Several Esperantists have posted on Facebook this news item from the website “campus.ie” with the arresting headline: “English: the new Esperanto?”:
“The largest technical university in Italy, the 48th best in the world according to QS rankings, will switch to English: from 2014 the majority of the Politecnico di Milano courses and programmes won’t be taught and assessed in Italian, but in English. The university’s rector, professor Giovanni Azzone, explained the reason of this choice: ‘Universities are in a more competitive world, if you want to stay with the other global universities – you have no other choice,’ and ‘We strongly believe our classes should be international classes – and the only way to have international classes is to use the English language.’”
The reporter offers this explanation of the phenomenon:
“Thanks to globalization, the humanity’s ancient dream of a common international language seems to be close to come true, with English replacing Latin, his predecessor as a common European language, and closing the doors to experimental artificial languages such as Esperanto.”
Firstly, we Esperantists graciously accept the well-merited acknowledgment of our language as a standard for the concept of international language. This is only the latest in a long history of expressions such as “the Esperanto of …” (teenagers, visual images, even bacteria, you fill in the blanks – just Google “the Esperanto of” and you’ll see what I mean) – that is, a lingua franca.
Also, please note the error in the above sample – “… with English replacing Latin, his predecessor …” – and there were several others committed in this article. English, him good, but Esperanto, him gooder!

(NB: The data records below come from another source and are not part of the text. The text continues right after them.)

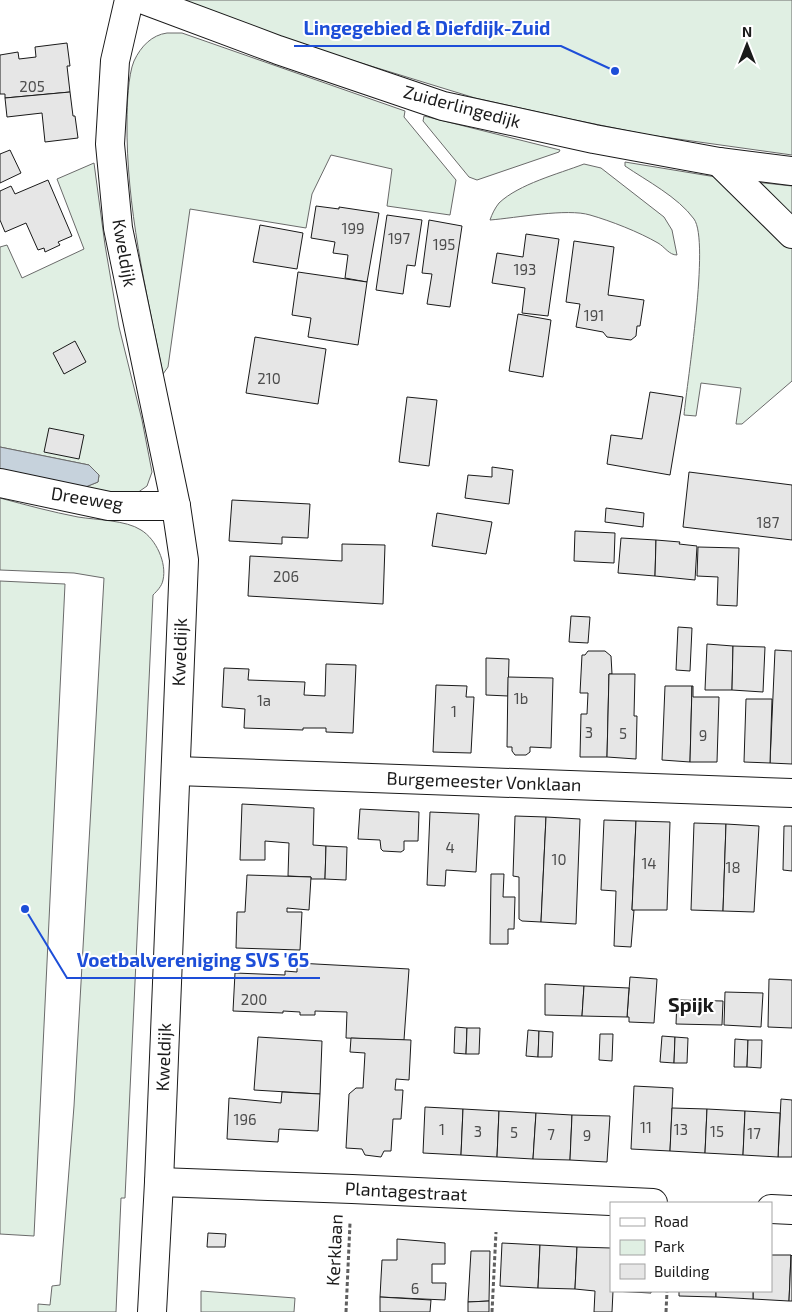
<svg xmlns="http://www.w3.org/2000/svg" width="792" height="1312" font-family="'Exo 2',sans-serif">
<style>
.green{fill:#e0efe3;stroke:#6a6a6a}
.water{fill:#c6d2dc;stroke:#6a6a6a}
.building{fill:#e6e6e6;stroke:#1a1a1a}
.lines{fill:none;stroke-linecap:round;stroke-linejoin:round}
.minor-casing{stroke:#1a1a1a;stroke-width:30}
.path{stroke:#5f5f5f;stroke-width:3;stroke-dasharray:4 2.5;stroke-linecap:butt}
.minor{stroke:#fff;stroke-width:28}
.labels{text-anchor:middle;stroke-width:4;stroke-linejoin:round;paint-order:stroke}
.number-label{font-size:15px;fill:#4d4d4d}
.street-label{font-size:18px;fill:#1a1a1a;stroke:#fff}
.quarter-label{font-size:20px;font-weight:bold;fill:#1a1a1a;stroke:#fff}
.leader{fill:none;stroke:#1d4ed8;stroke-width:2}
.callout-dot{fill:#1d4ed8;stroke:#fff;stroke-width:2}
.callout-label{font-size:19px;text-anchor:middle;font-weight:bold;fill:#1d4ed8;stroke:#fff;stroke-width:4;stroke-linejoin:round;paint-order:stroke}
</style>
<rect width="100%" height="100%" fill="#fff"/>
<g class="green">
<polygon points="179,0 792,0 792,155 649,135 570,119 475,98 309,47"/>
<path d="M167 33H182L405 111 404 117 456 180 450 215 387 206 392 169 331 155 312 194 306 228 190 209 168 367 163 374C146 290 126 207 127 121 127 106 128 75 134 61 141 46 152 35 167 33Z"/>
<polygon points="424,116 560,150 559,152 477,180 469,177 423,121"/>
<path d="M625 162 716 177 792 248V381L742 424H736L741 388 701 383 696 416 684 415C687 382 710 241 694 219 678 197 647 181 625 166Z"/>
<polygon points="94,163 105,245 119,327 142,420 152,472 147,486 137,493 123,498 83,488 98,482 99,475 89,465 0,447 0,247 7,245 22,278 84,249 57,179"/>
<path d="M584 164 601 168 664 217 672 230 677 255C669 255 665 247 658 243 639 232 611 221 590 215 567 208 516 218 490 220 492 214 495 208 499 203 519 184 558 174 584 164Z"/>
<polygon points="755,182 792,186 792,222"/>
<path d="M0 498C26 505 52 512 78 517 96 520 126 520 141 530 156 539 167 563 163 580 162 586 157 591 153 595L125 1198H121L116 1312H38V1304L50 1305 52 1286 60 1285 74 1106 104 578 74 573 0 570Z"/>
<polygon points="0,581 65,584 34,1236 0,1234"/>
<polygon points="201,1291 295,1298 294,1312 201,1312"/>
</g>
<polygon class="water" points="0,447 89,465 99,475 98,482 83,488 0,469"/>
<g class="building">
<polygon points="67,43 70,66 67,66 70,92 5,98 5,94 0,94 0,55 18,52 19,59 36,57 35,47"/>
<polygon points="70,92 73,116 75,116 78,138 45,142 42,113 7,117 5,98"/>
<polygon points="10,150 21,173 0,183 0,154"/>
<polygon points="48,180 72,236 58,242 60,245 45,252 44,248 38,250 26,223 5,232 0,220 0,191 11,186 15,194"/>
<polygon points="316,206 339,209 339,207 379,213 367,282 345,278 348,255 333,253 335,242 311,238"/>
<polygon points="387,215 422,220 415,266 407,265 403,294 376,290"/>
<polygon points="429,220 462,226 450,307 427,304 432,274 422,273"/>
<polygon points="260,225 303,233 297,269 253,262"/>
<polygon points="526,234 559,239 548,316 522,313 525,288 492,283 497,253 523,257"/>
<polygon points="574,241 614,247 608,295 644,300 640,326 637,326 636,336 631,340 607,337 603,332 576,327 580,304 566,302"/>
<polygon points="298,272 367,282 358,345 308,337 311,318 292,315"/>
<polygon points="518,314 551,320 543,377 509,371"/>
<polygon points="255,337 326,349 318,404 246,393"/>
<polygon points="75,341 86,362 64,374 53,353"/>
<polygon points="650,392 683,397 670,475 607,464 611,435 642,439"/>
<polygon points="407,397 437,400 429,466 399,462"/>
<polygon points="49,428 84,435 79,459 44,452"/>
<polygon points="492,467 513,470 509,504 465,498 468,475 492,477"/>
<polygon points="689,472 792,485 792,540 683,527"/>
<polygon points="232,500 310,504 308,538 282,537 282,544 229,541"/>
<polygon points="606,508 644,513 643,527 605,522"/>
<polygon points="437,513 492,522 486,554 432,546"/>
<polygon points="575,531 615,533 614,563 574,561"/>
<polygon points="621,538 656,540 655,576 618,573"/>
<polygon points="656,540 680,542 679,544 697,546 695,580 655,576"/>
<polygon points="342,544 385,545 383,604 248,596 250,556 342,561"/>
<polygon points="698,547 739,548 737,606 717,605 718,577 697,576"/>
<polygon points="571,616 590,617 588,643 569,642"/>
<polygon points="678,627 692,628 690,671 676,670"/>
<polygon points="707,644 733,646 732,690 705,690"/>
<polygon points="733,646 765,647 763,692 732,690"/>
<polygon points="775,650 792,651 792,764 770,763"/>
<polygon points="588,651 605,651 611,656 612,674 609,674 607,757 580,757 581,714 587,714 588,693 580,693 582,655 585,655"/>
<polygon points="486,658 509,659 508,696 486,695"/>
<polygon points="326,664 356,665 353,733 326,732 326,728 303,728 303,730 244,728 245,709 222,707 224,668 249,669 248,680 305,682 304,695 325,696"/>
<polygon points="609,674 635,674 634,716 637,716 636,759 607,757"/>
<polygon points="508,677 553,678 551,748 530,747 530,752 526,755 515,755 512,751 512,747 507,747"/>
<polygon points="436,685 467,686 466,697 474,697 471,753 433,752"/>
<polygon points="665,686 692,686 690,762 662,760"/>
<polygon points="692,686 693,686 693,697 719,697 717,762 690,762"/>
<polygon points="746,699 772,699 770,763 744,762"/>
<polygon points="242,804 314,808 313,845 326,846 325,879 311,879 311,877 288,876 289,843 265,841 265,860 240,860"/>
<polygon points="360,809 419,812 418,841 404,841 404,850 401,852 383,851 381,849 380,840 358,839"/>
<polygon points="430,812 479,814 476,872 446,870 445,886 427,885"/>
<polygon points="515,816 546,817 541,922 522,921 519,919 519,877 513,876"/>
<polygon points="546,817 580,819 576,924 541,922"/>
<polygon points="604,820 636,821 632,910 634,910 631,947 614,946 616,891 601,890"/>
<polygon points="636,821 670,822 667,910 632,910"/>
<polygon points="694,823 726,824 723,911 691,910"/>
<polygon points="726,824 759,826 754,912 723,911"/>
<polygon points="784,826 792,826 792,871 783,870"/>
<polygon points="326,846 347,847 346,880 325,879"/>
<polygon points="491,874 504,874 503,897 515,897 514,929 508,929 508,944 490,944"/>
<polygon points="247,875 311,877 309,910 287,908 287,912 302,912 300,950 236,948 237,912 245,912"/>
<polygon points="297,963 409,969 404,1040 346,1038 347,1012 315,1011 315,1015 300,1015 300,1012 283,1011 283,1013 233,1011 235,973 285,975 285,971 297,972"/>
<polygon points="630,977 657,979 654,1023 629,1022 629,1017 627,1017"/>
<polygon points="769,979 792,980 792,1028 768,1027"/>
<polygon points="545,984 584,986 582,1016 545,1015"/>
<polygon points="584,986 629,988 627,1017 582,1016"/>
<polygon points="725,992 763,993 761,1027 724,1025"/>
<polygon points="677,1000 723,1001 722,1025 676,1024"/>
<polygon points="455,1027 467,1028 466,1054 454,1053"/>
<polygon points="467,1028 480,1028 479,1054 466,1054"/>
<polygon points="528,1030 539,1031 538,1057 526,1056"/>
<polygon points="539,1031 553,1032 552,1057 538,1057"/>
<polygon points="600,1034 613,1034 612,1061 599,1060"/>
<polygon points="662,1036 675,1037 674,1063 660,1062"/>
<polygon points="258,1037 322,1041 320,1094 254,1090"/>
<polygon points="675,1037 688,1038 687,1063 674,1063"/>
<polygon points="351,1038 411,1040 409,1080 396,1079 395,1090 403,1090 401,1119 393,1119 391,1151 384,1151 381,1157 365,1155 362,1149 346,1148 349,1094 356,1088 363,1088 365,1053 350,1052"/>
<polygon points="735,1039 748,1040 747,1067 734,1067"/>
<polygon points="748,1040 762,1040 761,1068 747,1067"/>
<polygon points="634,1086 673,1088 670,1151 631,1149"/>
<polygon points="282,1092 320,1094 318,1131 279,1129 278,1142 227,1139 229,1098 281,1103"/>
<polygon points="781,1099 792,1100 792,1157 778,1157"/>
<polygon points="425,1107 463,1109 461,1155 423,1153"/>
<polygon points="672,1108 707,1109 705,1153 670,1151"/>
<polygon points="463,1109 499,1111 497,1157 461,1155"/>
<polygon points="707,1109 745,1111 743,1155 705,1153"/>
<polygon points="499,1111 536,1113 533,1159 497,1157"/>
<polygon points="745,1111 780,1113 778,1157 743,1155"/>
<polygon points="536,1113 572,1115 570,1160 533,1159"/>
<polygon points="572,1115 610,1116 607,1162 570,1160"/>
<polygon points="208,1233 226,1234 225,1247 207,1247"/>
<polygon points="397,1239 445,1243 445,1264 432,1264 432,1283 446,1283 445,1300 380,1297 382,1260 397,1260"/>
<polygon points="502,1243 540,1245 538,1288 500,1286"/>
<polygon points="540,1245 577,1247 575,1289 538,1288"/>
<polygon points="577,1247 611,1248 611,1291 613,1291 612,1312 594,1312 595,1291 575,1289"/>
<polygon points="471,1251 490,1251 489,1301 468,1302"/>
<polygon points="771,1255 791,1255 789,1301 753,1299 753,1291 771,1291"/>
<polygon points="791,1255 792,1256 792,1301 789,1301"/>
<polygon points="613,1291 651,1291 651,1293"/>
<polygon points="679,1291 716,1291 716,1297 679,1296"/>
<polygon points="716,1291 753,1291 753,1299 716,1297"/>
<polygon points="380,1297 431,1300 430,1312 380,1312"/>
<polygon points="489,1301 489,1312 468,1312 468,1302"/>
</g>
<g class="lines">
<g class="minor-casing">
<g id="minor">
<polyline points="129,0 115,61 110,144 118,228 176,506 184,560 159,1182 152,1312"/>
<polyline points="144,0 278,50 443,106 594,139 719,162 792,171"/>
<polyline points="719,162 792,234"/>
<polyline points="0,483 109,506 176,506"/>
<polyline points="176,771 792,793"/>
<polyline points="159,1182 352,1189 653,1203"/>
<polyline points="771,1209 792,1210"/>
</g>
</g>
<g class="path">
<polyline points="346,1312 350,1223"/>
<polyline points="492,1312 496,1232"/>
<polyline points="666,1312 667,1291"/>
</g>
<use href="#minor" class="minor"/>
</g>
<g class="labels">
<g class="number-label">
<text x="32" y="92">205</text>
<text x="353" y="234">199</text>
<text x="399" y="244">197</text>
<text x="444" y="250">195</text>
<text x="525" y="275">193</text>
<text x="594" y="321">191</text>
<text x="269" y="384">210</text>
<text x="768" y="528">187</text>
<text x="286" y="582">206</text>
<text x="521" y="704">1b</text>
<text x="264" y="706">1a</text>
<text x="454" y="717">1</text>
<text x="589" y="738">3</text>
<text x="623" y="739">5</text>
<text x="703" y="741">9</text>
<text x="450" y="853">4</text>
<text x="559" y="865">10</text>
<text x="649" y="869">14</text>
<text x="733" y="873">18</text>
<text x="254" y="1005">200</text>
<text x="245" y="1125">196</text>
<text x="646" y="1133">11</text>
<text x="442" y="1135">1</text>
<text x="681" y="1135">13</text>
<text x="478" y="1137">3</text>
<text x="717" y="1137">15</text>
<text x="514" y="1138">5</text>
<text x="754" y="1139">17</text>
<text x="551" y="1140">7</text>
<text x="587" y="1141">9</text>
<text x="415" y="1294">6</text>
</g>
<g class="street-label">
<text transform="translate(462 107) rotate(15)" y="6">Zuiderlingedijk</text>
<text transform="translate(124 253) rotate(80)" y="6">Kweldijk</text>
<text transform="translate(87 499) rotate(9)" y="6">Dreeweg</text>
<text transform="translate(180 652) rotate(-88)" y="6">Kweldijk</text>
<text transform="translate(484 782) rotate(2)" y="6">Burgemeester Vonklaan</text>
<text transform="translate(164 1057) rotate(-88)" y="6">Kweldijk</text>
<text transform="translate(406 1192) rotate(3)" y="6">Plantagestraat</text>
<text transform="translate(335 1250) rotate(-87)" y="6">Kerklaan</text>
</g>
<g class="quarter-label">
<text x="691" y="1012">Spijk</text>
</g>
</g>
<path class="leader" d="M615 71L561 46H294M25 909L67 978H320"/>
<g class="callout-dot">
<circle cx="615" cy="71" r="5"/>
<circle cx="25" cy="909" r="5"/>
</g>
<g class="callout-label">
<text x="427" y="35">Lingegebied &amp; Diefdijk-Zuid</text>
<text x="193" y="967">Voetbalvereniging SVS '65</text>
</g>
<rect x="610" y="1202" width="162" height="90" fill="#ffffff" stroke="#a3a3a3"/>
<rect x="620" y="1218" width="25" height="8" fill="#ffffff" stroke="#a3a3a3"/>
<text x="654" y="1227" font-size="15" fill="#1a1a1a">Road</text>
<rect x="620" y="1240" width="25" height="15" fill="#e0efe3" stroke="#a3a3a3"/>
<text x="654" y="1252" font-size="15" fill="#1a1a1a">Park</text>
<rect x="620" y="1264" width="25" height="15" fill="#e6e6e6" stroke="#a3a3a3"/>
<text x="654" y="1277" font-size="15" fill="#1a1a1a">Building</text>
<g transform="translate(747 45)" stroke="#ffffff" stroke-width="4" paint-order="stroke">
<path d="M0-4L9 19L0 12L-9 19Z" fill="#1a1a1a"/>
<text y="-8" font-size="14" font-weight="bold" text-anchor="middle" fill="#1a1a1a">N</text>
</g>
</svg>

Further, as Esperantists pointed out in their commentaries, Esperanto has long since ceased to be “experimental” – since at least 1905, the year of the first World Esperanto Congress, and arguably even before that. And our language keeps getting called “artificial,” and we’re still trying to figure out what that means. Literally, the word means “made by art,” that is, human intelligence and skill. Esperanto is a language, with national languages as its raw materials, perfected by human skill, as a house is a bunch of trees and other raw materials crafted into a suitable lodging. Who would rather live in a tree? Millions upon millions of people are cured and saved every year by an artificial little thing called medicine. Well, this “artificial” nonsense will keep getting tossed around like so many artificial packing peanuts, I’m afraid.
And there are still some people who oppose Esperanto because they think it aims to replace existing languages! When a major university in Italy, a country with a rich intellectual heritage, abandons Italian – not just for some courses, but for the entire university – then it’s clear what the all-devouring linguistic juggernaut is, and it’s not Esperanto. We Esperantists want our beautiful and useful language to be present and utilized everywhere possible in countless ways and for countless benefits, but none of us want any university to jettison its own national language entirely in favor of Esperanto or any other auxiliary language.
As more and more people worldwide try out Esperanto, they’ll not only find it viable, useful and enjoyable, but they’ll come to prefer a language that’s a bridge, not a steamroller.
The best thing that could happen to the world is for Esperanto to become the “new Esperanto.”